MATERIAL SHOWN
BEGIN

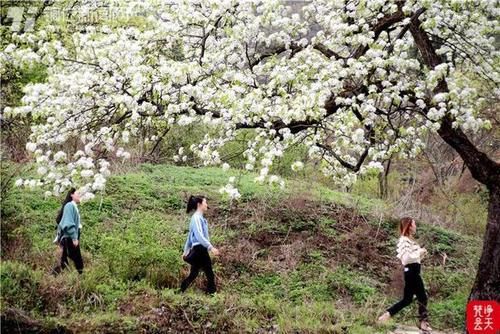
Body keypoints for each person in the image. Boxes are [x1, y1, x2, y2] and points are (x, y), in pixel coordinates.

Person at [378, 217, 431, 332]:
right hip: (411, 272)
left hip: (413, 271)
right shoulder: (404, 240)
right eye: (414, 224)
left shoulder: (409, 240)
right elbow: (406, 259)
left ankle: (386, 316)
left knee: (407, 299)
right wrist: (420, 252)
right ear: (409, 226)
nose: (416, 226)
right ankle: (423, 322)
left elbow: (414, 258)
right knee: (422, 297)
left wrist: (421, 253)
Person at [180, 195, 220, 294]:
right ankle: (212, 293)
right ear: (199, 204)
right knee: (209, 272)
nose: (207, 205)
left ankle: (180, 291)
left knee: (194, 273)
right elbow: (198, 236)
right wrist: (211, 247)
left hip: (199, 248)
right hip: (200, 249)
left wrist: (186, 251)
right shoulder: (196, 218)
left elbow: (190, 236)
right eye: (205, 202)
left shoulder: (199, 218)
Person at [53, 188, 83, 274]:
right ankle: (81, 277)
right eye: (78, 193)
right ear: (72, 195)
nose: (79, 195)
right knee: (78, 260)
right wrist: (74, 238)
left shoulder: (73, 206)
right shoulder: (69, 206)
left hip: (68, 238)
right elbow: (69, 223)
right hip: (69, 237)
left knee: (64, 260)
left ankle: (54, 276)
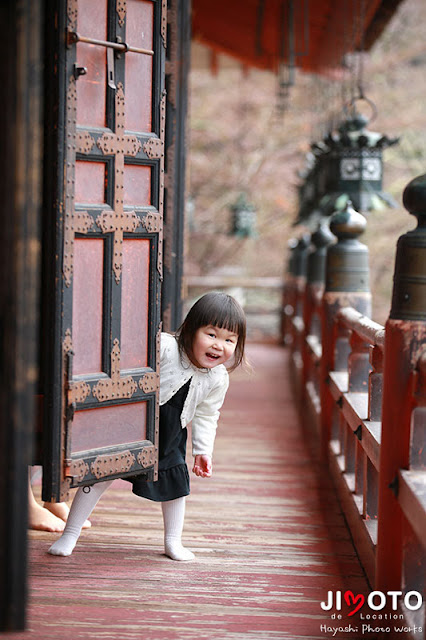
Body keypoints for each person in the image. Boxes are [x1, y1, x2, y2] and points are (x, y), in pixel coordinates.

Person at [48, 292, 247, 561]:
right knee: (98, 477)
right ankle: (70, 534)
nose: (218, 345)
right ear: (190, 329)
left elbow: (207, 414)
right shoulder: (166, 348)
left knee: (177, 485)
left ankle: (173, 541)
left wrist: (203, 451)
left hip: (170, 434)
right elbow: (130, 359)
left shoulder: (218, 378)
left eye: (229, 340)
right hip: (132, 424)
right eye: (211, 335)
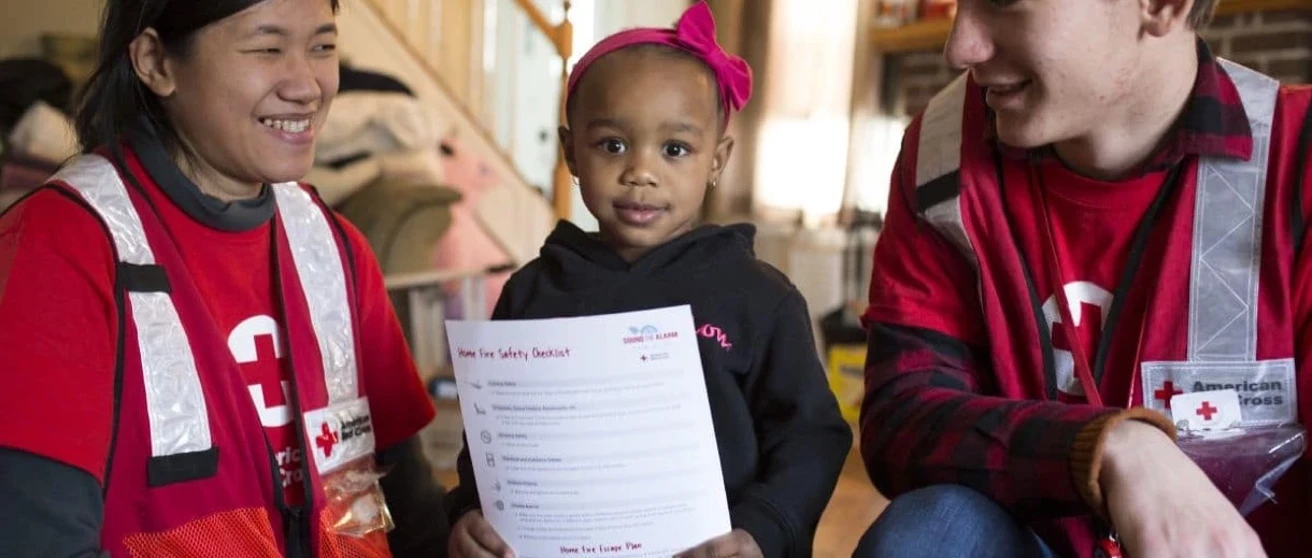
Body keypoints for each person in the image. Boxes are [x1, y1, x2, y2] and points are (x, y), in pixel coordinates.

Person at [855, 0, 1312, 556]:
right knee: (928, 533)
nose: (960, 47)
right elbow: (902, 417)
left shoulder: (1299, 159)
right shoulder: (941, 156)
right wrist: (1113, 448)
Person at [0, 0, 449, 556]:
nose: (307, 86)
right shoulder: (62, 245)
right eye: (267, 47)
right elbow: (36, 538)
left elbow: (410, 503)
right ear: (155, 62)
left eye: (323, 47)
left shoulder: (334, 248)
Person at [442, 3, 853, 558]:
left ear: (717, 160)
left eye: (675, 149)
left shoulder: (760, 298)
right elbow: (490, 439)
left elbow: (811, 436)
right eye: (613, 144)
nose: (641, 171)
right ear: (571, 154)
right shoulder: (532, 292)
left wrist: (760, 530)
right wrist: (468, 512)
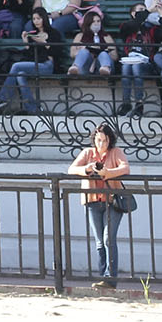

END

"left shoulder: (760, 298)" marks the last line to keep. Retype every line from the start of the entries through that one, exactly, and drop the pictures.

OUTPUT FOR THIS TASK
Body keypoints for each person in the image. Boxes are [x1, y1, x2, y2] and points are (x, y), in pixel coordinates.

Person at [378, 217, 431, 332]:
right hip: (411, 272)
left hip: (413, 271)
right shoulder: (404, 240)
right eye: (414, 224)
left shoulder: (409, 240)
right elbow: (406, 259)
left ankle: (386, 316)
left knee: (407, 299)
right wrist: (420, 252)
right ear: (409, 226)
nose: (416, 226)
right ankle: (423, 322)
left elbow: (414, 258)
right knee: (422, 297)
left wrist: (421, 253)
Person at [180, 195, 220, 294]:
right ankle: (212, 293)
right ear: (199, 204)
right knee: (209, 272)
nose: (207, 205)
left ankle: (180, 291)
left knee: (194, 273)
right elbow: (198, 236)
right wrist: (211, 247)
left hip: (199, 248)
right hip: (200, 249)
left wrist: (186, 251)
right shoulder: (196, 218)
left elbow: (190, 236)
right eye: (205, 202)
left shoulder: (199, 218)
Person at [53, 188, 83, 274]:
right ankle: (81, 277)
right eye: (78, 193)
right ear: (72, 195)
nose: (79, 195)
right knee: (78, 260)
right wrist: (74, 238)
left shoulder: (73, 206)
right shoulder: (69, 206)
left hip: (68, 238)
right elbow: (69, 223)
right hip: (69, 237)
left knee: (64, 260)
left ankle: (54, 276)
Body keypoints for each person in the image. Boxes are [x1, y1, x2, y2] and points are (x, y), in pixel coordinates.

Person at [48, 292, 247, 561]:
right knee: (98, 477)
right ankle: (70, 534)
nose: (218, 345)
right ear: (190, 329)
left elbow: (207, 414)
right shoulder: (166, 348)
left knee: (177, 485)
left ankle: (173, 541)
left wrist: (203, 451)
left hip: (170, 434)
right elbow: (130, 359)
left shoulder: (218, 378)
left eye: (229, 340)
right hip: (132, 424)
right eye: (211, 335)
Body keypoints for each person in the image. Boxes are [x1, y1, x2, y2] and points are (x, y), in pixel coordinates.

Person at [855, 0, 1312, 556]:
right knee: (928, 533)
nose: (960, 47)
right elbow: (902, 417)
left shoulder: (1299, 159)
right shoulder: (941, 156)
right wrist: (1113, 448)
Person at [0, 0, 449, 556]:
nose: (307, 86)
right shoulder: (62, 245)
right eye: (267, 47)
right elbow: (36, 538)
left elbow: (410, 503)
right ear: (155, 62)
left eye: (323, 47)
left shoulder: (334, 248)
Person at [442, 3, 853, 558]:
left ear: (717, 160)
left eye: (675, 149)
left shoulder: (760, 298)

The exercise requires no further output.